Saved data entries:

=======

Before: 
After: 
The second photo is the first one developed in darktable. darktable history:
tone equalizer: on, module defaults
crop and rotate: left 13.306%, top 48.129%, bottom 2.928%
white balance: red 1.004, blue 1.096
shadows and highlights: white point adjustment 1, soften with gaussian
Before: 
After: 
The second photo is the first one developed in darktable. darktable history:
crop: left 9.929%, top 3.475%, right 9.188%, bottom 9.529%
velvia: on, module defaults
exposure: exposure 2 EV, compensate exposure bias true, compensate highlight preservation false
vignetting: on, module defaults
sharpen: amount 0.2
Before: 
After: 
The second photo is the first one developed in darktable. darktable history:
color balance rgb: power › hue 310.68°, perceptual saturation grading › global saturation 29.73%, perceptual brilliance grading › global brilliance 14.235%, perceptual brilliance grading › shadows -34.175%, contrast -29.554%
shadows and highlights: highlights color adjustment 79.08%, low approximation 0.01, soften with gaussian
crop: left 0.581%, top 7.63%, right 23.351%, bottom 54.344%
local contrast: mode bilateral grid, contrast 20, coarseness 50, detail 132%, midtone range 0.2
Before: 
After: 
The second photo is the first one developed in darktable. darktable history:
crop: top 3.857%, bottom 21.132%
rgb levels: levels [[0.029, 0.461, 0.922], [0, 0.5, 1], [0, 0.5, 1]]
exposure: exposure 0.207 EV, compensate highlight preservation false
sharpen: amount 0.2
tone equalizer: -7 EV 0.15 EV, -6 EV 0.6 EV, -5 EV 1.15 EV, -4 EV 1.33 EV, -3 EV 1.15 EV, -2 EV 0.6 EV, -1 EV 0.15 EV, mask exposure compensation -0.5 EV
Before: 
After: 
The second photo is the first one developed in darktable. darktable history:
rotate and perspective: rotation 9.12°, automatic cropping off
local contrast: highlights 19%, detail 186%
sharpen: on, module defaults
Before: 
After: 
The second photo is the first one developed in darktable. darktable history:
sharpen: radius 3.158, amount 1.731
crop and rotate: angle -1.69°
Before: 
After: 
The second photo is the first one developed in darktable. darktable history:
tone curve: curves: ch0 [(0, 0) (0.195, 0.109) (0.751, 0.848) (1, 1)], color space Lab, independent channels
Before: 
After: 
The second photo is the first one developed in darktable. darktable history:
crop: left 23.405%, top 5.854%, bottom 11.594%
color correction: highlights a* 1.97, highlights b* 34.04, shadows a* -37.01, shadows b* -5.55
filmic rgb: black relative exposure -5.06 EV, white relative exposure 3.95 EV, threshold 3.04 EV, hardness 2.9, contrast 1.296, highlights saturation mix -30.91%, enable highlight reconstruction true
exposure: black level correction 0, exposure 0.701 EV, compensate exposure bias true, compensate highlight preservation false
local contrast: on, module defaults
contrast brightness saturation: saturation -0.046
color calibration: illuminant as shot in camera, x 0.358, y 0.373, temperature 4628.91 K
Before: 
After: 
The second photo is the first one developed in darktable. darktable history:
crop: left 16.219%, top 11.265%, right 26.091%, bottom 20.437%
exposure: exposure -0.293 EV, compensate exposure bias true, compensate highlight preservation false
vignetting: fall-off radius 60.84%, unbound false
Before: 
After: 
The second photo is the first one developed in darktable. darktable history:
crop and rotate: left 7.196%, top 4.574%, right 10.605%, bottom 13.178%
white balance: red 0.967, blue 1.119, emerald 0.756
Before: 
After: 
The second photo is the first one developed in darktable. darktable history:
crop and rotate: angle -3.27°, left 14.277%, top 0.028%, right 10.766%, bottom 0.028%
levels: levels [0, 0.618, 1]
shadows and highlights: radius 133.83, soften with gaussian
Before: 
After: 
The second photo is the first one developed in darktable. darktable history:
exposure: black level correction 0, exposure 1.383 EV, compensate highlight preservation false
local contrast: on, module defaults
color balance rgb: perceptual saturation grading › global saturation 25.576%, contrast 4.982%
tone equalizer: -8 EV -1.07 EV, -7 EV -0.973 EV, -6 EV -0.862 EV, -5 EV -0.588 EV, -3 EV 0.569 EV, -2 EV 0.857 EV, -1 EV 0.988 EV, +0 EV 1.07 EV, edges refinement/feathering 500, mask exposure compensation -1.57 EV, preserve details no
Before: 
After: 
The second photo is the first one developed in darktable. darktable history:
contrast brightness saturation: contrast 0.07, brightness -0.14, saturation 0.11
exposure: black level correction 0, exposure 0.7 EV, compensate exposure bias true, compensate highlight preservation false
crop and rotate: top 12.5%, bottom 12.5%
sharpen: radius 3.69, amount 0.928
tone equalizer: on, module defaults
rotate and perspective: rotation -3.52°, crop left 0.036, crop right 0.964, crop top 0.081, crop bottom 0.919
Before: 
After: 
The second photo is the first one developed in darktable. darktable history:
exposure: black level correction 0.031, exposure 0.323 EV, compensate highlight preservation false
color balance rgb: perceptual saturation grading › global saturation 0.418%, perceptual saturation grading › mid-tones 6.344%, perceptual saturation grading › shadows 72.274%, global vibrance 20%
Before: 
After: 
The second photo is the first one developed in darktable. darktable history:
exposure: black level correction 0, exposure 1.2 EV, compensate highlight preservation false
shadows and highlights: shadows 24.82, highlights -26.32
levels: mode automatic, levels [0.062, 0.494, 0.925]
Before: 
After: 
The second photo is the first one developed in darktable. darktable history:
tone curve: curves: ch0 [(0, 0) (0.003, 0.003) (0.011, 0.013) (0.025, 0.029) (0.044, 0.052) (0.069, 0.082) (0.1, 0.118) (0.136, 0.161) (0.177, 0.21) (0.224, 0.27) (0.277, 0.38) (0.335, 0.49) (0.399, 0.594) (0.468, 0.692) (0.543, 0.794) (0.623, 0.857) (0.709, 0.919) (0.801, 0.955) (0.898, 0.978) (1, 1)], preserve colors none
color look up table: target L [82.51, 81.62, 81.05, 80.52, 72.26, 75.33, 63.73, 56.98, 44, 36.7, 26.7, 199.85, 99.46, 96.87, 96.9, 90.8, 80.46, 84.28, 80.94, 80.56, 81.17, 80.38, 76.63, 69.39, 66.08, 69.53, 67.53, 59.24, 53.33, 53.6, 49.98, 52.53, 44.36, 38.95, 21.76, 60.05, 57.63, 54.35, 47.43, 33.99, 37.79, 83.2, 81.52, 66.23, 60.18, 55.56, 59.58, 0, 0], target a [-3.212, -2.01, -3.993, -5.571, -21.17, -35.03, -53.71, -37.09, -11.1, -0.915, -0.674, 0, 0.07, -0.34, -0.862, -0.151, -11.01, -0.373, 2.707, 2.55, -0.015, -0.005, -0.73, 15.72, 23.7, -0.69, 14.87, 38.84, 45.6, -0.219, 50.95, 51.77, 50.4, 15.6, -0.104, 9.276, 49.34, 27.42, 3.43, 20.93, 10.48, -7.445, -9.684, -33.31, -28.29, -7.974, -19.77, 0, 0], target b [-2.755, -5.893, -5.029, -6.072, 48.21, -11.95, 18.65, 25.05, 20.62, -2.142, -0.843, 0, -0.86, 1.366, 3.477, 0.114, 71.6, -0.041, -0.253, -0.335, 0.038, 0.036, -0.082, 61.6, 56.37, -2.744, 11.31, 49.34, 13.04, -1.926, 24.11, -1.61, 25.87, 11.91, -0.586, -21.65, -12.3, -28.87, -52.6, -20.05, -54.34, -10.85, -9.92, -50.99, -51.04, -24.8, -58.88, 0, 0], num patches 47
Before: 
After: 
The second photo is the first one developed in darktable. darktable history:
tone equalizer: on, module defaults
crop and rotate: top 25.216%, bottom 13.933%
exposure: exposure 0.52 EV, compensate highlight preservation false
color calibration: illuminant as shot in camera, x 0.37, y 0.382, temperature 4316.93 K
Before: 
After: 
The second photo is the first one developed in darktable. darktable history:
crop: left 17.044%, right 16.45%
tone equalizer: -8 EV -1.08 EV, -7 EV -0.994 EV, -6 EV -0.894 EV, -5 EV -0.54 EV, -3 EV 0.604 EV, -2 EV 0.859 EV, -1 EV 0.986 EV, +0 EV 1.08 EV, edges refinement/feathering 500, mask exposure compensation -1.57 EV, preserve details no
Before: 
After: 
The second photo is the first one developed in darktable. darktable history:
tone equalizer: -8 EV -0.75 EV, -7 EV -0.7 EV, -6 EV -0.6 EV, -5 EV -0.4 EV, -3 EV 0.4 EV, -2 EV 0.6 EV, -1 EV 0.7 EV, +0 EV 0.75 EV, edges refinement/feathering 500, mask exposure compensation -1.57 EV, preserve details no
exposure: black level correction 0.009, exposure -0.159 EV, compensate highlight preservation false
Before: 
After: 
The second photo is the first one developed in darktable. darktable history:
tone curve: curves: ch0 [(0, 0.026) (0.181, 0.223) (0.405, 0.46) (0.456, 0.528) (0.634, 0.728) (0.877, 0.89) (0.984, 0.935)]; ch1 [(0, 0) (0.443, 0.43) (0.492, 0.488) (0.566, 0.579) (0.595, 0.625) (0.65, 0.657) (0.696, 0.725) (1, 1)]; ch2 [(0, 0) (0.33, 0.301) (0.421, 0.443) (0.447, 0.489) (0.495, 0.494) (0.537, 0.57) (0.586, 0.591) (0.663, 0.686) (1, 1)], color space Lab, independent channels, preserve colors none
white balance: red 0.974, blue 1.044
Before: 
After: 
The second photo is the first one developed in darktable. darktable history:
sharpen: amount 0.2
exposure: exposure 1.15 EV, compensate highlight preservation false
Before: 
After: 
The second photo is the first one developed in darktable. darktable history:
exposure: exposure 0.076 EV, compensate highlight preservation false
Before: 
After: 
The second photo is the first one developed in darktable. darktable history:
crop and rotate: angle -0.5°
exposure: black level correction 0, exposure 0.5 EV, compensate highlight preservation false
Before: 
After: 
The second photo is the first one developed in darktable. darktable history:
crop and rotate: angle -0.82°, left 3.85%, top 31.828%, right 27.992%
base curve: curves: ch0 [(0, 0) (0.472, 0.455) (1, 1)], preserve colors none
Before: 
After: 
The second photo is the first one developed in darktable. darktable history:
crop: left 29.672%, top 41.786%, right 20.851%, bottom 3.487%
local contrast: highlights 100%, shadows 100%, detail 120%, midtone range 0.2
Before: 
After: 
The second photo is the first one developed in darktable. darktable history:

=======

• _The request_
Rewrite the listing from its start through the line containing "tone curve: curves: ch0 [(0, 0) (0.195, 0.109)", with "developed" swapped for "processed" and everything else unchanged.

• _Task answer_
Before: 
After: 
The second photo is the first one processed in darktable. darktable history:
tone equalizer: on, module defaults
crop and rotate: left 13.306%, top 48.129%, bottom 2.928%
white balance: red 1.004, blue 1.096
shadows and highlights: white point adjustment 1, soften with gaussian
Before: 
After: 
The second photo is the first one processed in darktable. darktable history:
crop: left 9.929%, top 3.475%, right 9.188%, bottom 9.529%
velvia: on, module defaults
exposure: exposure 2 EV, compensate exposure bias true, compensate highlight preservation false
vignetting: on, module defaults
sharpen: amount 0.2
Before: 
After: 
The second photo is the first one processed in darktable. darktable history:
color balance rgb: power › hue 310.68°, perceptual saturation grading › global saturation 29.73%, perceptual brilliance grading › global brilliance 14.235%, perceptual brilliance grading › shadows -34.175%, contrast -29.554%
shadows and highlights: highlights color adjustment 79.08%, low approximation 0.01, soften with gaussian
crop: left 0.581%, top 7.63%, right 23.351%, bottom 54.344%
local contrast: mode bilateral grid, contrast 20, coarseness 50, detail 132%, midtone range 0.2
Before: 
After: 
The second photo is the first one processed in darktable. darktable history:
crop: top 3.857%, bottom 21.132%
rgb levels: levels [[0.029, 0.461, 0.922], [0, 0.5, 1], [0, 0.5, 1]]
exposure: exposure 0.207 EV, compensate highlight preservation false
sharpen: amount 0.2
tone equalizer: -7 EV 0.15 EV, -6 EV 0.6 EV, -5 EV 1.15 EV, -4 EV 1.33 EV, -3 EV 1.15 EV, -2 EV 0.6 EV, -1 EV 0.15 EV, mask exposure compensation -0.5 EV
Before: 
After: 
The second photo is the first one processed in darktable. darktable history:
rotate and perspective: rotation 9.12°, automatic cropping off
local contrast: highlights 19%, detail 186%
sharpen: on, module defaults
Before: 
After: 
The second photo is the first one processed in darktable. darktable history:
sharpen: radius 3.158, amount 1.731
crop and rotate: angle -1.69°
Before: 
After: 
The second photo is the first one processed in darktable. darktable history:
tone curve: curves: ch0 [(0, 0) (0.195, 0.109) (0.751, 0.848) (1, 1)], color space Lab, independent channels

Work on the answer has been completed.